--- Start ---

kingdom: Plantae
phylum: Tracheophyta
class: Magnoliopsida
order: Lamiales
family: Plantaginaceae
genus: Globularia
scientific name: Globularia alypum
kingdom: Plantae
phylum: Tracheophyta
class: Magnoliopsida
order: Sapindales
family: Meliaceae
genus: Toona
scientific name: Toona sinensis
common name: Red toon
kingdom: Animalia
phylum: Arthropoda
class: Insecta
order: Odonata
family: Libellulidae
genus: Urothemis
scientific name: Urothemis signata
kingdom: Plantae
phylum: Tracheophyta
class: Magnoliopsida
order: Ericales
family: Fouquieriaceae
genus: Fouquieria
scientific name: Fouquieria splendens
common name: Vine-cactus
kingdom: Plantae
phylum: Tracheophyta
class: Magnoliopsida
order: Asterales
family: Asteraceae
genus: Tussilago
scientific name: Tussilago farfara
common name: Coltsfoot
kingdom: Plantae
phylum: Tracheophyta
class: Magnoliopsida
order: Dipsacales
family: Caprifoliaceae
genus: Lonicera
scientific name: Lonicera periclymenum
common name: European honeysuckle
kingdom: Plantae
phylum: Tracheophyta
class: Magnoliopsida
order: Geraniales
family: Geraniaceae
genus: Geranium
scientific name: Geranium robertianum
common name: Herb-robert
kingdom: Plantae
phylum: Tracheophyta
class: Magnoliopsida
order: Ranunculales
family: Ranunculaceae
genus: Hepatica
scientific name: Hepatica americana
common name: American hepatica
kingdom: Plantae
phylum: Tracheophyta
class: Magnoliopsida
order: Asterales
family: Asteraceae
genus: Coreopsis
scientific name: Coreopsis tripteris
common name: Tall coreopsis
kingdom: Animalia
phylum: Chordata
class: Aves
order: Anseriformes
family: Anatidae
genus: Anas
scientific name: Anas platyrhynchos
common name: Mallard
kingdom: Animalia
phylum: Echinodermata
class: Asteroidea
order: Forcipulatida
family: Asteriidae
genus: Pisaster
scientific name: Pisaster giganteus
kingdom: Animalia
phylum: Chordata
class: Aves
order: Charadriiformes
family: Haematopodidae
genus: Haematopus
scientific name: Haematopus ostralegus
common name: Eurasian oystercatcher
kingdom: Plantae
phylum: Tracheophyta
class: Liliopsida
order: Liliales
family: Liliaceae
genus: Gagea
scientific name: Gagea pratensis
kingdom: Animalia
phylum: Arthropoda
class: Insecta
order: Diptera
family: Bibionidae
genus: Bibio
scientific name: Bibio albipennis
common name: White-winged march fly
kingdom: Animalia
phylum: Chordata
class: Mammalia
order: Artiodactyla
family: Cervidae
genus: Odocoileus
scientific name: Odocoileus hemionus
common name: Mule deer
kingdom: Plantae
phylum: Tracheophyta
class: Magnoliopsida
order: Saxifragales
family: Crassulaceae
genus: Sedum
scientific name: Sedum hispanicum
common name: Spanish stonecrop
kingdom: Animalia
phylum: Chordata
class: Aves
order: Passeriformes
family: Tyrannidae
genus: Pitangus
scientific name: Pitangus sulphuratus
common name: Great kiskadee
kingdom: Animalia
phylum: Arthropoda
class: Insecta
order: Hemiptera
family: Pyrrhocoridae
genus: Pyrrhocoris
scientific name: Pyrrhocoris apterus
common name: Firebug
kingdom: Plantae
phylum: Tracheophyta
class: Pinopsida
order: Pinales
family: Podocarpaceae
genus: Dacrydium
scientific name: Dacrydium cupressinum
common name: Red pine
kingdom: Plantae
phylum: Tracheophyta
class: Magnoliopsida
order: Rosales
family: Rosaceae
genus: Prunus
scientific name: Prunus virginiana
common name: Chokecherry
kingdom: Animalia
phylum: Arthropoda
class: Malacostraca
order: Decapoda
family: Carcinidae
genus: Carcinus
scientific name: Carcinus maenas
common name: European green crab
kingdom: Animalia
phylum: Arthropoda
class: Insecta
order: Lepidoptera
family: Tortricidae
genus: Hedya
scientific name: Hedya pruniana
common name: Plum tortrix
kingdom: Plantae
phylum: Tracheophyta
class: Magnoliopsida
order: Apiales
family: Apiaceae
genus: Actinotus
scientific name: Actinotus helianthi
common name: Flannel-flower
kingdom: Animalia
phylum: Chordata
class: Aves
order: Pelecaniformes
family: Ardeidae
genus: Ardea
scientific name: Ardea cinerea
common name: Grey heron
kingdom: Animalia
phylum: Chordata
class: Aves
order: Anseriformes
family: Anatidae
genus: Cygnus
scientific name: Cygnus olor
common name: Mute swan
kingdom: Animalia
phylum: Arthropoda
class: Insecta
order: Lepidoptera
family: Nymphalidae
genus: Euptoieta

--- End ---

● DO THIS
Please write out all of these records again, swapping "common name" for "vernacular name" and keeping everything else unchanged.

● ANSWER
kingdom: Plantae
phylum: Tracheophyta
class: Magnoliopsida
order: Lamiales
family: Plantaginaceae
genus: Globularia
scientific name: Globularia alypum
kingdom: Plantae
phylum: Tracheophyta
class: Magnoliopsida
order: Sapindales
family: Meliaceae
genus: Toona
scientific name: Toona sinensis
vernacular name: Red toon
kingdom: Animalia
phylum: Arthropoda
class: Insecta
order: Odonata
family: Libellulidae
genus: Urothemis
scientific name: Urothemis signata
kingdom: Plantae
phylum: Tracheophyta
class: Magnoliopsida
order: Ericales
family: Fouquieriaceae
genus: Fouquieria
scientific name: Fouquieria splendens
vernacular name: Vine-cactus
kingdom: Plantae
phylum: Tracheophyta
class: Magnoliopsida
order: Asterales
family: Asteraceae
genus: Tussilago
scientific name: Tussilago farfara
vernacular name: Coltsfoot
kingdom: Plantae
phylum: Tracheophyta
class: Magnoliopsida
order: Dipsacales
family: Caprifoliaceae
genus: Lonicera
scientific name: Lonicera periclymenum
vernacular name: European honeysuckle
kingdom: Plantae
phylum: Tracheophyta
class: Magnoliopsida
order: Geraniales
family: Geraniaceae
genus: Geranium
scientific name: Geranium robertianum
vernacular name: Herb-robert
kingdom: Plantae
phylum: Tracheophyta
class: Magnoliopsida
order: Ranunculales
family: Ranunculaceae
genus: Hepatica
scientific name: Hepatica americana
vernacular name: American hepatica
kingdom: Plantae
phylum: Tracheophyta
class: Magnoliopsida
order: Asterales
family: Asteraceae
genus: Coreopsis
scientific name: Coreopsis tripteris
vernacular name: Tall coreopsis
kingdom: Animalia
phylum: Chordata
class: Aves
order: Anseriformes
family: Anatidae
genus: Anas
scientific name: Anas platyrhynchos
vernacular name: Mallard
kingdom: Animalia
phylum: Echinodermata
class: Asteroidea
order: Forcipulatida
family: Asteriidae
genus: Pisaster
scientific name: Pisaster giganteus
kingdom: Animalia
phylum: Chordata
class: Aves
order: Charadriiformes
family: Haematopodidae
genus: Haematopus
scientific name: Haematopus ostralegus
vernacular name: Eurasian oystercatcher
kingdom: Plantae
phylum: Tracheophyta
class: Liliopsida
order: Liliales
family: Liliaceae
genus: Gagea
scientific name: Gagea pratensis
kingdom: Animalia
phylum: Arthropoda
class: Insecta
order: Diptera
family: Bibionidae
genus: Bibio
scientific name: Bibio albipennis
vernacular name: White-winged march fly
kingdom: Animalia
phylum: Chordata
class: Mammalia
order: Artiodactyla
family: Cervidae
genus: Odocoileus
scientific name: Odocoileus hemionus
vernacular name: Mule deer
kingdom: Plantae
phylum: Tracheophyta
class: Magnoliopsida
order: Saxifragales
family: Crassulaceae
genus: Sedum
scientific name: Sedum hispanicum
vernacular name: Spanish stonecrop
kingdom: Animalia
phylum: Chordata
class: Aves
order: Passeriformes
family: Tyrannidae
genus: Pitangus
scientific name: Pitangus sulphuratus
vernacular name: Great kiskadee
kingdom: Animalia
phylum: Arthropoda
class: Insecta
order: Hemiptera
family: Pyrrhocoridae
genus: Pyrrhocoris
scientific name: Pyrrhocoris apterus
vernacular name: Firebug
kingdom: Plantae
phylum: Tracheophyta
class: Pinopsida
order: Pinales
family: Podocarpaceae
genus: Dacrydium
scientific name: Dacrydium cupressinum
vernacular name: Red pine
kingdom: Plantae
phylum: Tracheophyta
class: Magnoliopsida
order: Rosales
family: Rosaceae
genus: Prunus
scientific name: Prunus virginiana
vernacular name: Chokecherry
kingdom: Animalia
phylum: Arthropoda
class: Malacostraca
order: Decapoda
family: Carcinidae
genus: Carcinus
scientific name: Carcinus maenas
vernacular name: European green crab
kingdom: Animalia
phylum: Arthropoda
class: Insecta
order: Lepidoptera
family: Tortricidae
genus: Hedya
scientific name: Hedya pruniana
vernacular name: Plum tortrix
kingdom: Plantae
phylum: Tracheophyta
class: Magnoliopsida
order: Apiales
family: Apiaceae
genus: Actinotus
scientific name: Actinotus helianthi
vernacular name: Flannel-flower
kingdom: Animalia
phylum: Chordata
class: Aves
order: Pelecaniformes
family: Ardeidae
genus: Ardea
scientific name: Ardea cinerea
vernacular name: Grey heron
kingdom: Animalia
phylum: Chordata
class: Aves
order: Anseriformes
family: Anatidae
genus: Cygnus
scientific name: Cygnus olor
vernacular name: Mute swan
kingdom: Animalia
phylum: Arthropoda
class: Insecta
order: Lepidoptera
family: Nymphalidae
genus: Euptoieta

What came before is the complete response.